Former tennis star serves up new Coast housing estate
An ex-tennis star and prominent lawyer are looking to populate a countryside property with their neighbouring residential subdivisions that residents say would "box" them in.
Mark Kratzmann and Peter and Melissa Boyce have plans to construct separate 25-lot and 36-lot subdivisions at Perwillowen, southwest of Nambour.
A company directed by Mr Kratzmann recently applied to create their additional housing lots on 5.13ha of land.
His company bought the Burnside Rd block from a family in December last year for $965,000.
It was once a lifestyle rural area and is now zoned for residential use.
The lot sizes are proposed to range from 600sq m with 14 upward of 1000sq m.
In documents submitted to Sunshine Coast Council, Mr Kratzmann's town planners said the proposed development would not compromise the low-density residential character of the area or impact the adjoining properties.
Robert Kerr, the previous owner of the "peaceful and green" land parcel said he felt for neighbouring residents whose lifestyles would be impacted as more houses were built in their rural neighbourhood.
"You're close to civilisation and still able to be in the wilderness and have privacy," he said.
Mr Kerr said when he lived at the property there was an abundance of wildlife that called their land home including turtles, foxes and ducklings.
He had bought the property for his family to hobby farm, but since selling it has followed development in the area - including Mr and Mrs Boyce's 36-lot subdivision to the south.
"When I spoke to other neighbours, no one was really interested in seeing it proceed because of how lovely the environment was there," Mr Kerr said.

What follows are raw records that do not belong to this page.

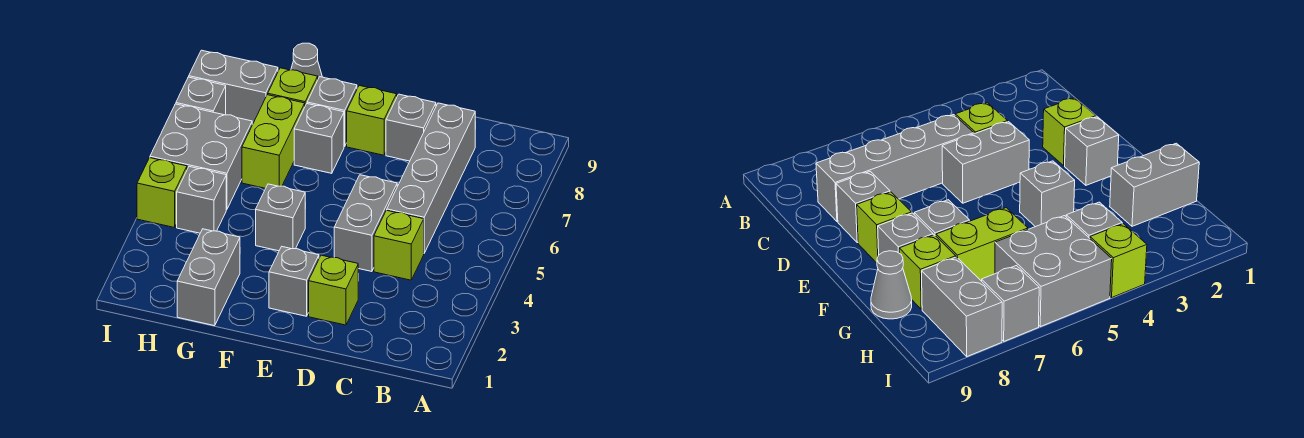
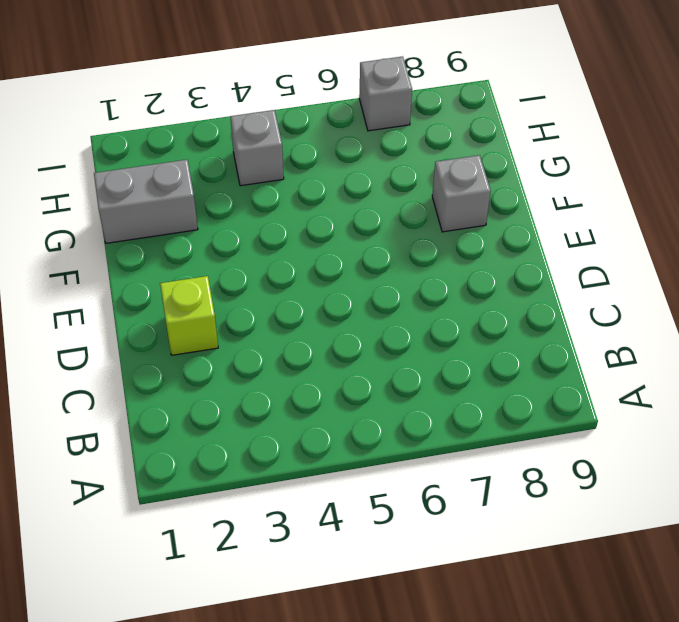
none -> lime brick C4 level 1
none -> grey brick C5:C8 level 1
none -> grey brick D4:D5 level 1

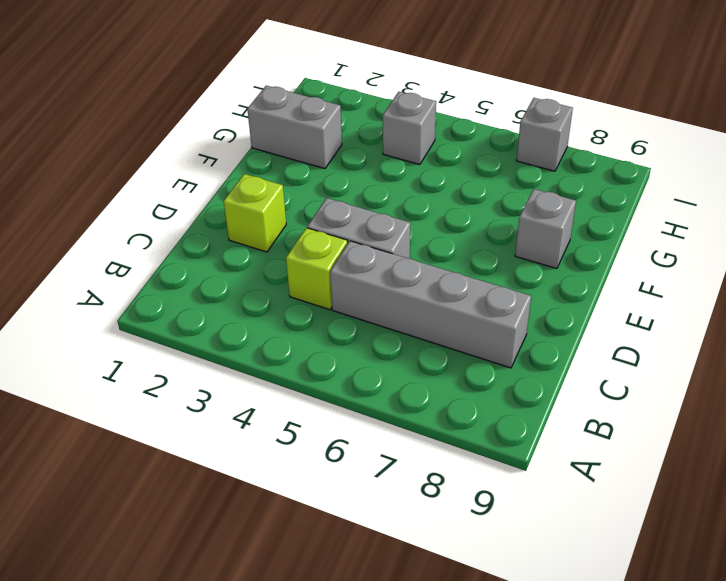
none -> grey brick D8 level 1
none -> grey brick E2 level 1
none -> lime brick E8 level 1

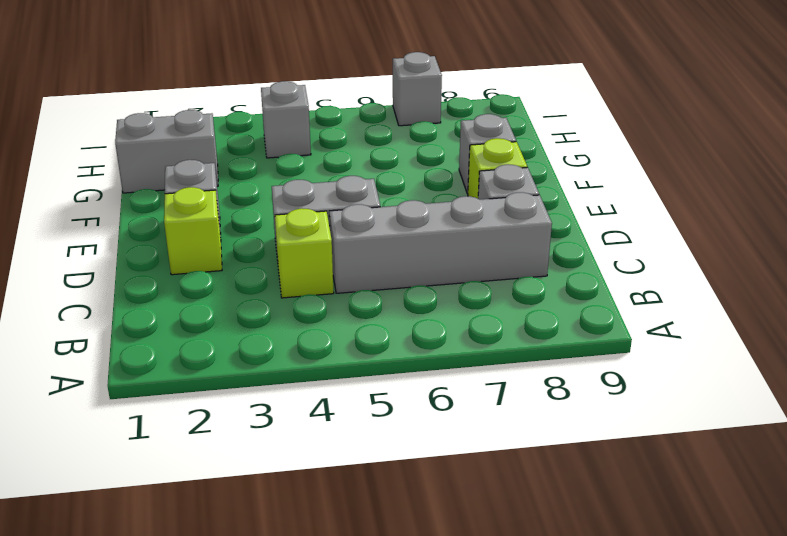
none -> grey brick F4 level 1
none -> grey brick F7 level 1
none -> lime brick G6:G7 level 1

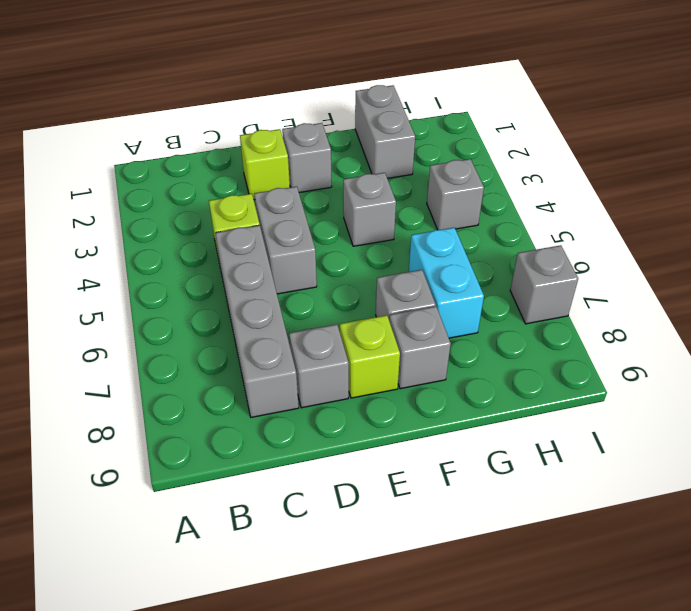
cyan brick G6:G7 level 1 -> lime brick G6:G7 level 1
none -> lime brick G8 level 1
none -> grey cone G9 level 1
none -> grey brick H5:I6 level 1

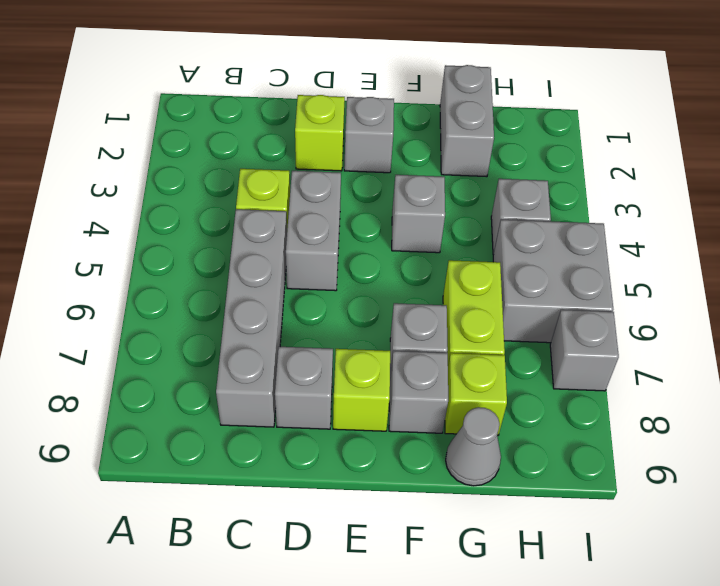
none -> grey brick H8:I8 level 1
none -> lime brick I4 level 1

The developments would be integrated through proposed new roads.
"Now that we've left, I'm definitely sympathetic to the residents that don't want to see it proceed," Mr Kerr said.
"It's pretty hard to fight progress on some fronts, but it will be sad to see that countryside turn into urban sprawl."
Mr Boyce's Perwillowen Rd development also recently sought to establish seven dual occupancy lots within the approved plans.
Its planning report stated there was a "demonstrated need" for a diverse range of houses for affordable living opportunities.
Each parcel poised for dual occupancy is stipulated to have an area of 800sq m or greater.
Other blocks will be upward of 600sq m.
Public submissions for the original Perwillowen Rd subdivision in 2018 revealed residents didn't want any more developments of the like.
They wrote they would feel "boxed in" with hundreds of extra people in an area that they purposefully found to escape suburban sprawl.
Mr Kratzmann and Mr Boyce have been contacted for comment.
The developments are part of a broader 250 lot emerging community master plan prepared by Sunshine Coast Council that provides detailed plans for developers to follow when designing.
It aims to help protect the natural values including the Coes Creek corridor and connects the estate to adjoining residential areas and facilities.